En ce qui concerne la question de l'usage des dés lors des combats, il me semble que les LDVH de l'époque classique offrent une idée assez extensive de ce qu'il est possible de faire... et plus encore de ce qu'il vaudrait mieux ne pas faire.
Dans la catégorie "Mauvaise idée", je rangerais entre autres les séries suivantes :
- Destin
La série comporte un certain nombre de combats, mais se joue entièrement sans dés. En pratique, lorsqu'il y a un affrontement, le LDVH nous indique simplement combien de points de vie celui-ci nous fait perdre. Si cela ne nous tue pas, on a gagné le combat. Si notre héros possède des compétences de combat (Combat à mains nues, Escrime ou Tir), cela réduira généralement le nombre de PV qu'il perd. Exemple tiré du Pirate des sept mers : un combat où on perd 2 PV si on a l'Escrime ou le Tir (à condition d'avoir l'arme correspondante), 4 PV si on a le Combat à mains nues, et 8 PV sinon.

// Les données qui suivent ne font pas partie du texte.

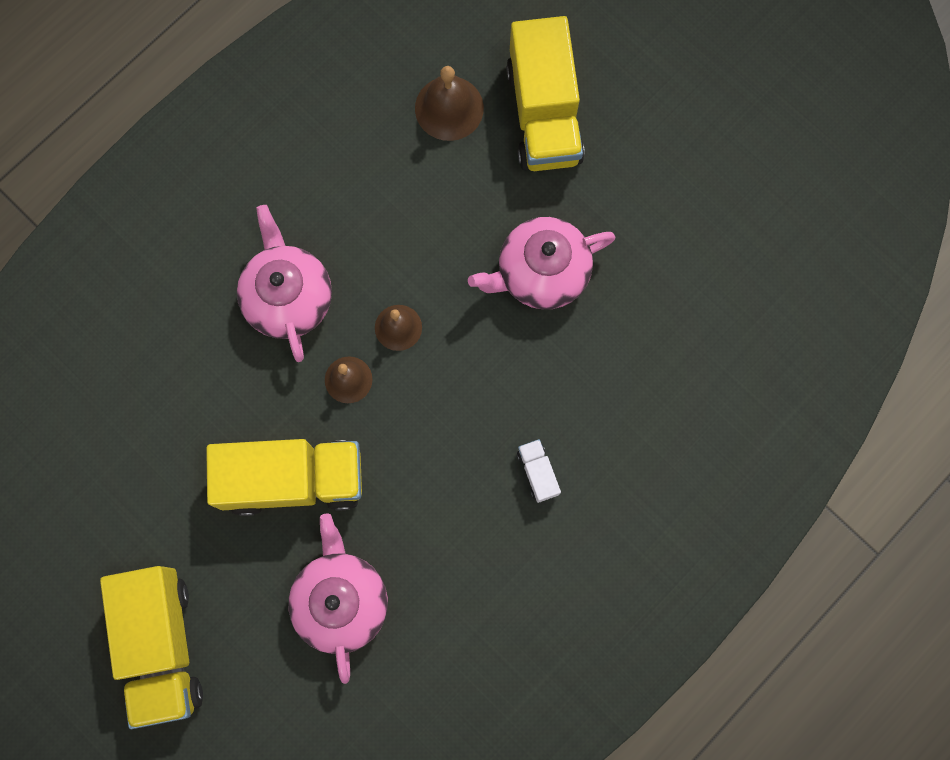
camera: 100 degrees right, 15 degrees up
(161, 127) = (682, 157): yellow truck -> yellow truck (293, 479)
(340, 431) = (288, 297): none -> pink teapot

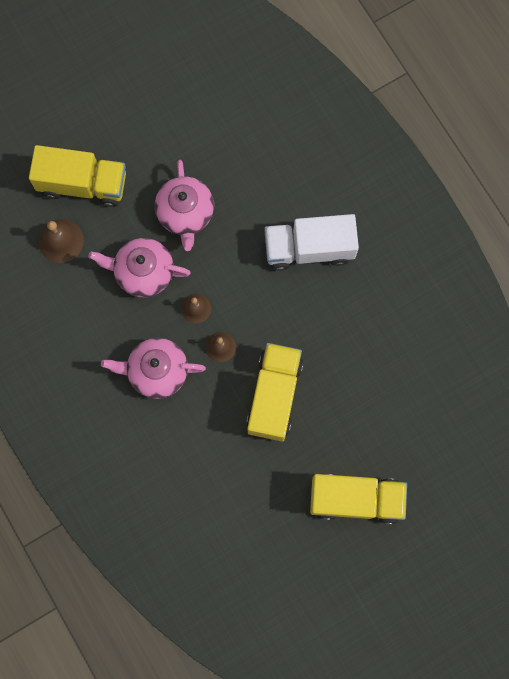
camera: 75 degrees left, 0 degrees up
(341, 600) = (356, 384): pink teapot -> pink teapot (143, 272)
(537, 472) = (309, 248): white truck -> white truck, size x2.43

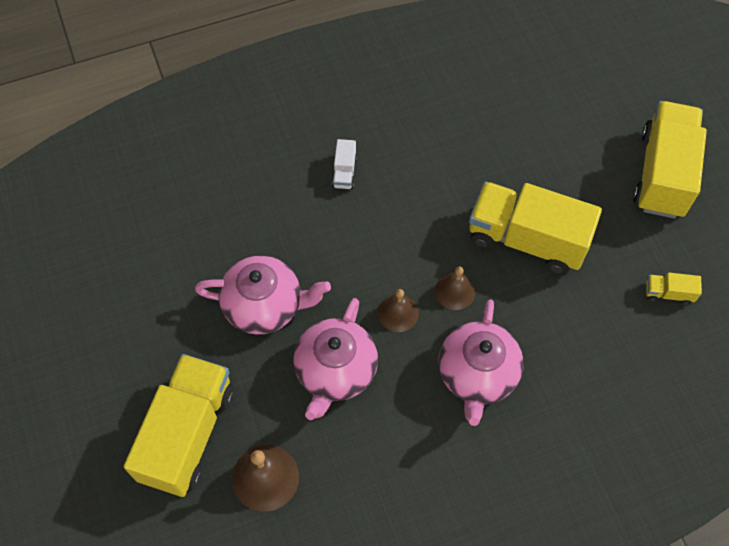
camera: 80 degrees left, 15 degrees down
(246, 507) = (668, 293): none -> yellow truck
(309, 248) = (344, 172): white truck -> white truck, size x0.41

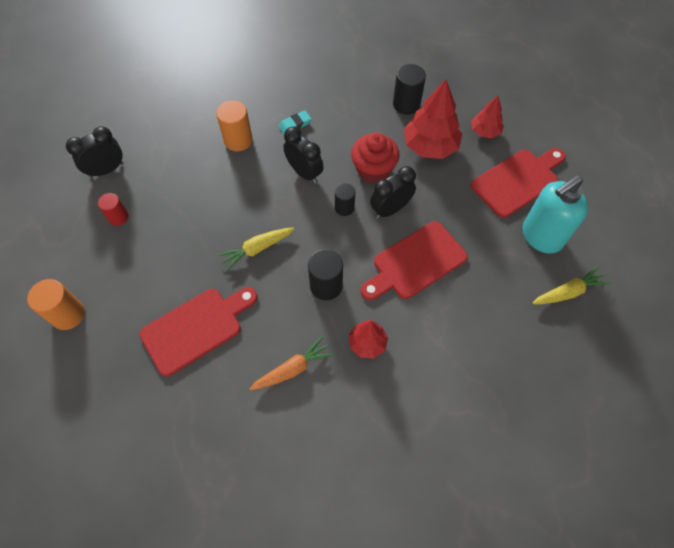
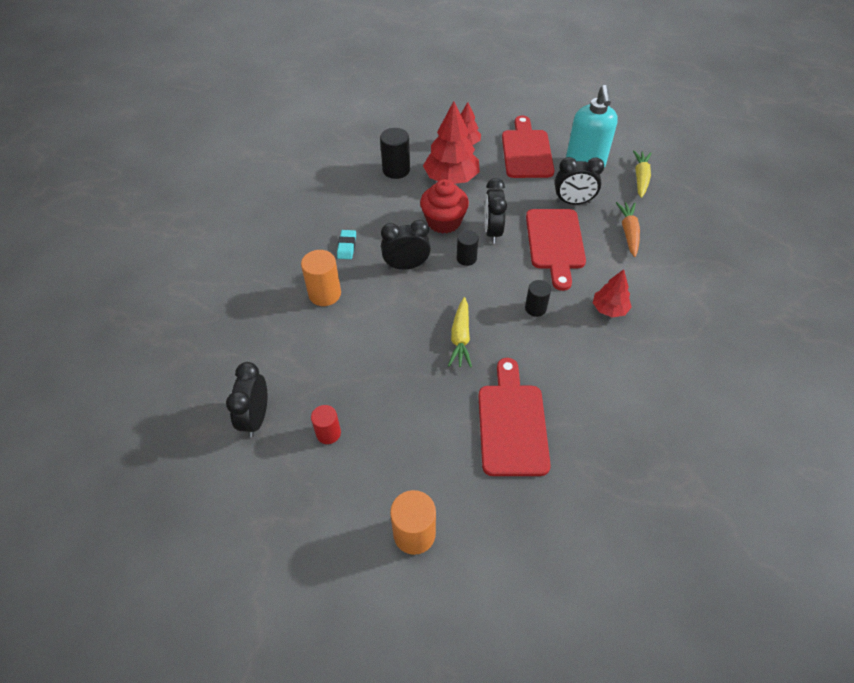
camera: 55 degrees left, 10 degrees down
(293, 369) = (602, 370): orange carrot -> orange carrot (628, 232)
(326, 286) = (535, 308): black cylinder -> black cylinder, size x0.65
(481, 251) = (573, 202): none -> black clock

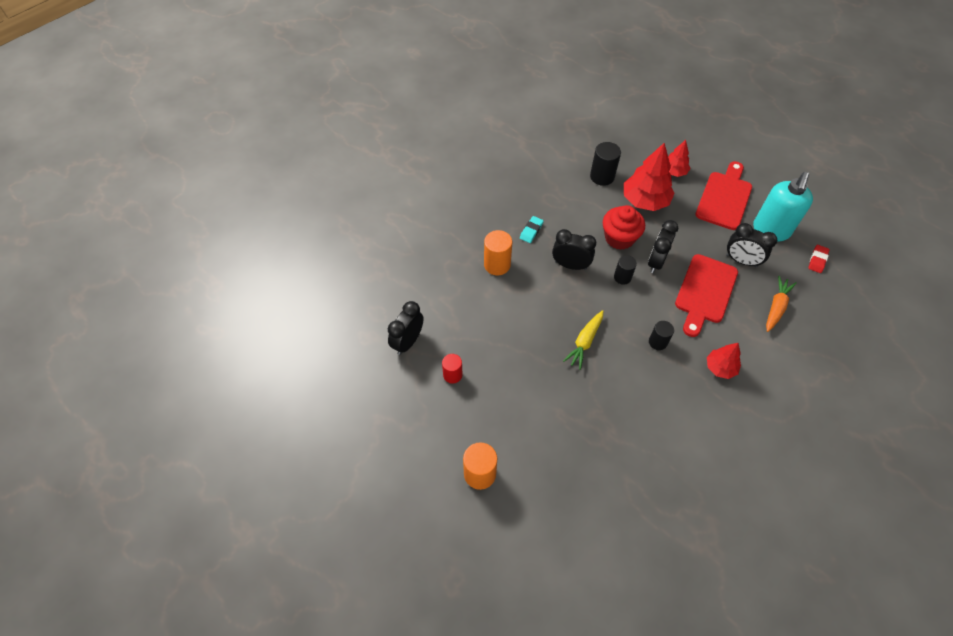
camera: 25 degrees right, 5 degrees up
(512, 423) = (590, 426): red cutting board -> none
(640, 178) = (817, 260): yellow carrot -> red eraser

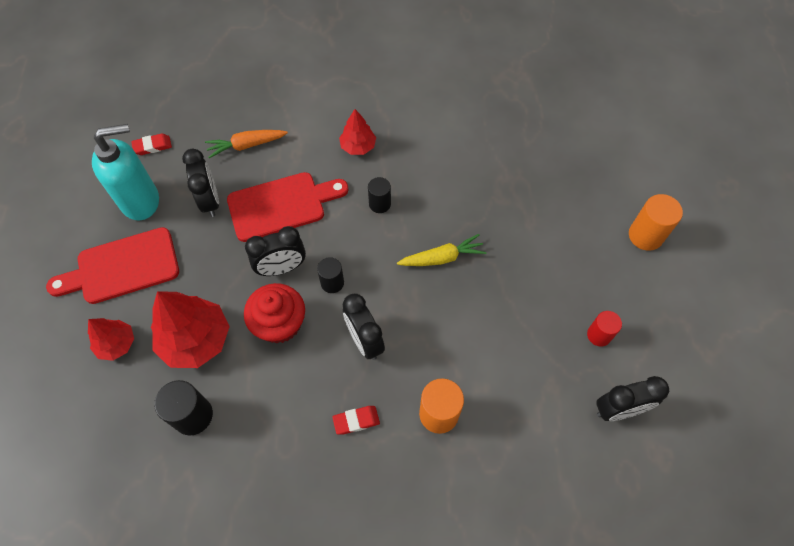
camera: 135 degrees left, 5 degrees up
(531, 231) = (356, 421): turquoise eraser -> red eraser

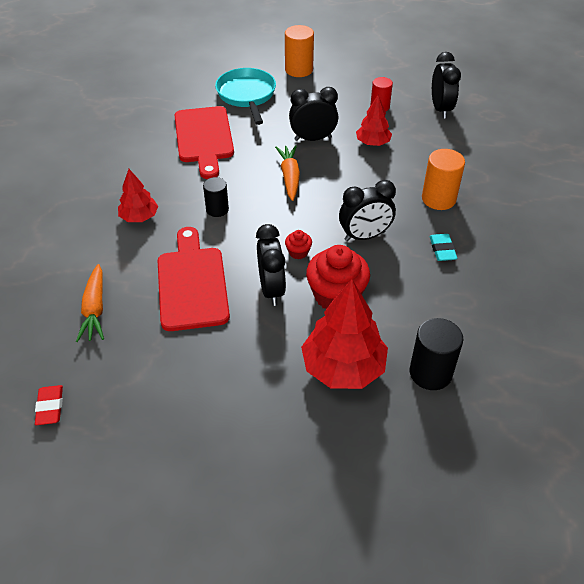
camera: 80 degrees left, 15 degrees down
(116, 344) = (336, 447): red tree -> red tree (373, 143)
(122, 267) = (231, 442): red cutting board -> red cutting board (204, 138)
(141, 201) = (135, 421): turquoise soap dispenser -> none
(210, 201) = (162, 347): black clock -> black clock (313, 138)
(332, 283) = (298, 252): black cylinder -> red cupcake
(356, 421) = (442, 250): red eraser -> turquoise eraser
(442, 258) = (290, 177): yellow carrot -> orange carrot
(573, 192) = (247, 95): none -> turquoise pan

Le problème principal est que les combats sont censés être des scènes palpitantes et que ce système les réduit à essentiellement rien.
- Dragon d'Or
Le système a l'avantage d'être aussi simple que possible. On se contente de lancer deux dés de façon répétée jusqu'à ce que le héros ou son adversaire passe l'arme à gauche. Les conséquences des scores qu'on obtient avec les dés sont indiquées expressément pour chaque combat et varient selon la dangerosité (et parfois le nombre) des adversaires. Exemple tiré du Dieu perdu, lorsqu'on affronte un adversaire tenant une épée dans chaque main : sur un 2 ou 3, on est blessé par les deux lames et on perd 6 PV ; de 4 à 6, on perd 3 PV ; si on obtient 7 ou plus, l'adversaire perd 3 PV.
Le problème évident d'un système pareil, c'est qu'il réduit à zéro la contribution intelligente du joueur. Tout le temps que dure le combat, on ne peut rien faire d'autre que subir le hasard des jets de dés en lançant les dés à répétition sans décider de rien, ce qui est pour le moins frustrant.
- Défis Fantastiques
Je ne vais pas rappeler comment marche ce système, il est suffisamment connu. Il a le même défaut que celui des Dragons d'Or : il nous laisse complètement à la merci du hasard (l'usage de la Chance en combat est trop limité pour changer grand-chose). Et comme les blessures ne font presque toujours perdre que 2 points d'Endurance, le système a tendance à engendrer des combats péniblement longs et répétitifs.
- Loup*Ardent
Le système de combat de la série Loup*Ardent est un énorme foutage de gueule de la part de Brennan. Le personnage et ses adversaires possèdent tous huit caractéristiques différentes sans compter les points de vie. Au début d'un affrontement, il faut lancer deux dés et ajouter nos scores de Rapidité, de Courage et de Chance, puis faire de même pour l'adversaire et comparer les deux résultats, le tout rien que pour déterminer qui a le droit de porter le premier coup. Ensuite, pour réussir une attaque, il faut lancer deux dés et obtenir au moins un 7, mais ce chiffre-seuil est diminué de X (où X est notre Habileté divisée par 10 et arrondie à l'entier inférieur) et encore de 1 si notre Chance est égale ou supérieure à 72. Le même mécanisme s'applique à tous nos adversaires et c'est vous qui devrez faire les calculs à chaque fois parce que Brennan n'avait pas envie de se fatiguer. Pour déterminer les dommages infligés, on soustrait le chiffre-seuil du nombre amené par les dés, on multiplie la différence par 10, on ajoute Y (où Y est notre Force divisée par 8 et arrondie à l'entier inférieur), on ajoute le bonus apporté par notre arme et on soustrait l'éventuelle valeur de protection de l'adversaire. Il y a aussi une règle de fatigue qui s'applique à la fois à notre héros et à ses adversaires : tous les Z tours (où Z est le score d'Endurance divisé par 10 et arrondi à l'entier le plus proche), ils ont besoin de faire une pause de deux tours pour reprendre leur souffle.
Alors oui, cette monstruosité relève plus de la parodie que du système sérieux, mais tout ça illustre bien l'ennui qu'inspirent les systèmes de combat compliqués dans les LDVH.